The most important aspect of the contrast between these two scenarios is that, when someone is diagnosed with a specifically mental health related problem the Mental Health Act (2007) may be applied.  Under the Mental Health Act (MHA) consent to treatment for mental health problems is not necessarily required. While the courts have upheld the rights of a person detained under the MHA to refuse treatment for a tumour, the same person can be forced to have medication (by injection) for psychosis. This  has become the norm for mental health, in stark contrast to the application of the Mental Capacity Act to any other area of care. We have seen legal precedents for many areas of the MCA, including Deprivation of Liberty cases in mental health settings. However, we are not aware of a test case where someone has set excellent advanced directives , setting out their wishes upon deterioration, and stating that under no circumstances do they want to receive ECT.
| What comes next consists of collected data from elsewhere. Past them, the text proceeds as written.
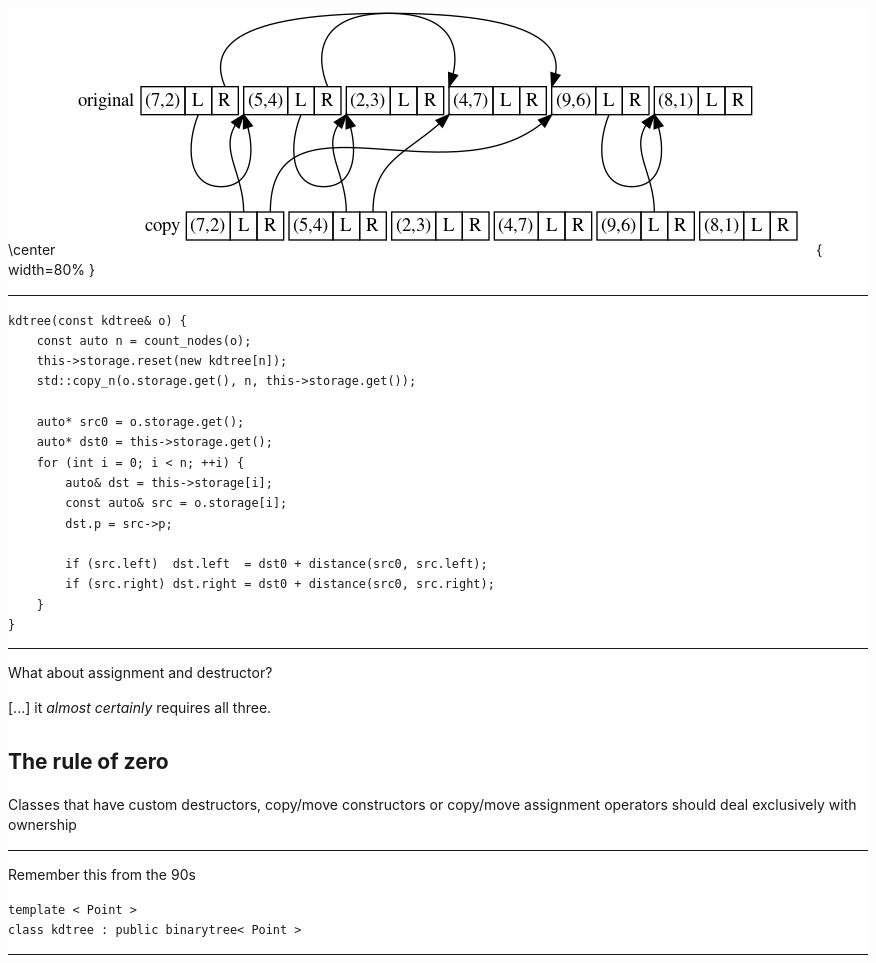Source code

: 
\center
![](img/3-rule-of-n.png){ width=80% }

---

```
kdtree(const kdtree& o) {
    const auto n = count_nodes(o);
    this->storage.reset(new kdtree[n]);
    std::copy_n(o.storage.get(), n, this->storage.get());

    auto* src0 = o.storage.get();
    auto* dst0 = this->storage.get();
    for (int i = 0; i < n; ++i) {
        auto& dst = this->storage[i];
        const auto& src = o.storage[i];
        dst.p = src->p;

        if (src.left)  dst.left  = dst0 + distance(src0, src.left);
        if (src.right) dst.right = dst0 + distance(src0, src.right);
    }
}
```

---

What about assignment and destructor?

[...] it *almost certainly* requires all three.


## The rule of zero

Classes that have custom destructors, copy/move constructors or copy/move
assignment operators should deal exclusively with ownership

---

Remember this from the 90s

    template < Point >
    class kdtree : public binarytree< Point >

---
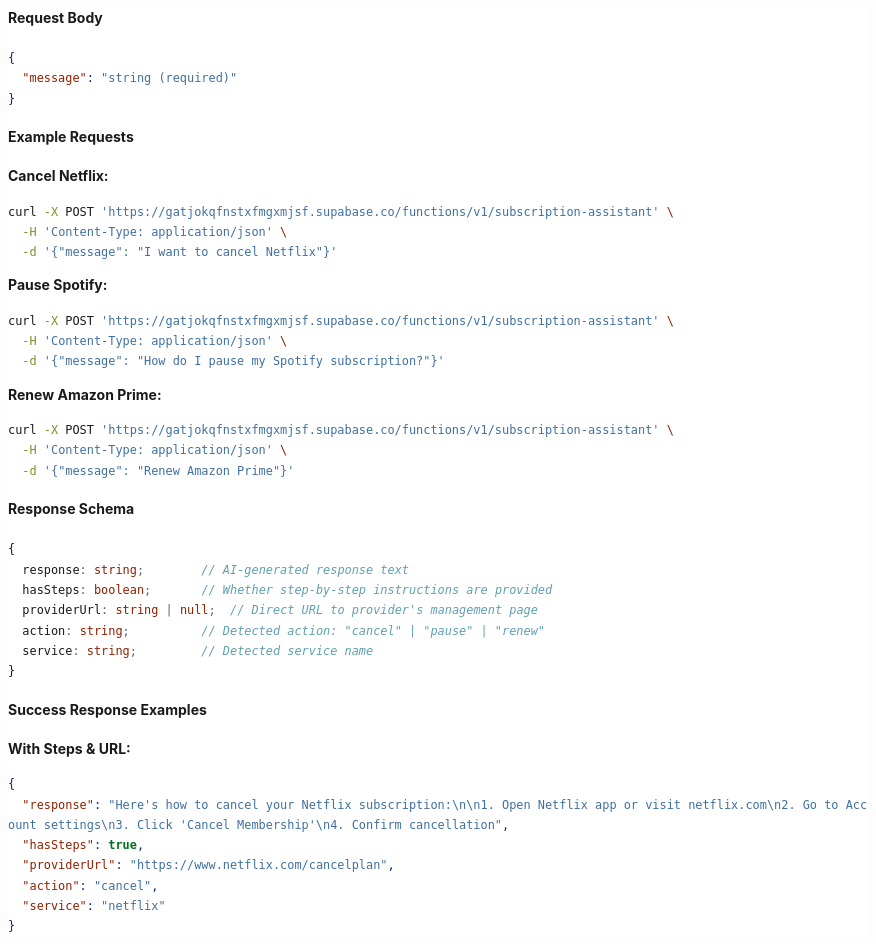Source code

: #### Request Body
```json
{
  "message": "string (required)"
}
```

#### Example Requests

**Cancel Netflix:**
```bash
curl -X POST 'https://gatjokqfnstxfmgxmjsf.supabase.co/functions/v1/subscription-assistant' \
  -H 'Content-Type: application/json' \
  -d '{"message": "I want to cancel Netflix"}'
```

**Pause Spotify:**
```bash
curl -X POST 'https://gatjokqfnstxfmgxmjsf.supabase.co/functions/v1/subscription-assistant' \
  -H 'Content-Type: application/json' \
  -d '{"message": "How do I pause my Spotify subscription?"}'
```

**Renew Amazon Prime:**
```bash
curl -X POST 'https://gatjokqfnstxfmgxmjsf.supabase.co/functions/v1/subscription-assistant' \
  -H 'Content-Type: application/json' \
  -d '{"message": "Renew Amazon Prime"}'
```

#### Response Schema
```typescript
{
  response: string;        // AI-generated response text
  hasSteps: boolean;       // Whether step-by-step instructions are provided
  providerUrl: string | null;  // Direct URL to provider's management page
  action: string;          // Detected action: "cancel" | "pause" | "renew"
  service: string;         // Detected service name
}
```

#### Success Response Examples

**With Steps & URL:**
```json
{
  "response": "Here's how to cancel your Netflix subscription:\n\n1. Open Netflix app or visit netflix.com\n2. Go to Account settings\n3. Click 'Cancel Membership'\n4. Confirm cancellation",
  "hasSteps": true,
  "providerUrl": "https://www.netflix.com/cancelplan",
  "action": "cancel",
  "service": "netflix"
}
```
The recent data on ECT was staggering in terms of how many people were deemed to lack capacity, when the considerations of the MHA come into play. There is work to be done here; we need to see how law courts test the issue. However, regardless of this, there is room for service improvement if the MCA can be introduced better into mental health systems. Could we perhaps move towards a system where we just use the MCA as a total replacement of the MHA?

We can certainly safely propose change in the implementation of the MCA in mental health settings without harm to services; in fact it would improve service provision! Claiming that patients do not have capacity can be easy. Staying true to the empowering ethos of the MCA is harder. It can feel harder still to allow a person to reject an intervention which the professional feels could save their life. Think back to the scenarios set out for Lisa at the beginning of this article and ask yourself why ECT is treated differently. We need transparency of process and more effort to go beyond minimum requirements, instead exemplifying best practice in the implementation of the MCA. As things stand, we often don’t know after the ECT, whether or not a person had the capacity to decide at some point during their involvement with services to give advanced directives in relation to the treatment. The MCA MUST be implemented better, and we SHOULD be incorporating advanced directives for ECT at a very early point, before the deterioration which can lead to ECT being considered. Failing to do so is failing the people we should be caring for.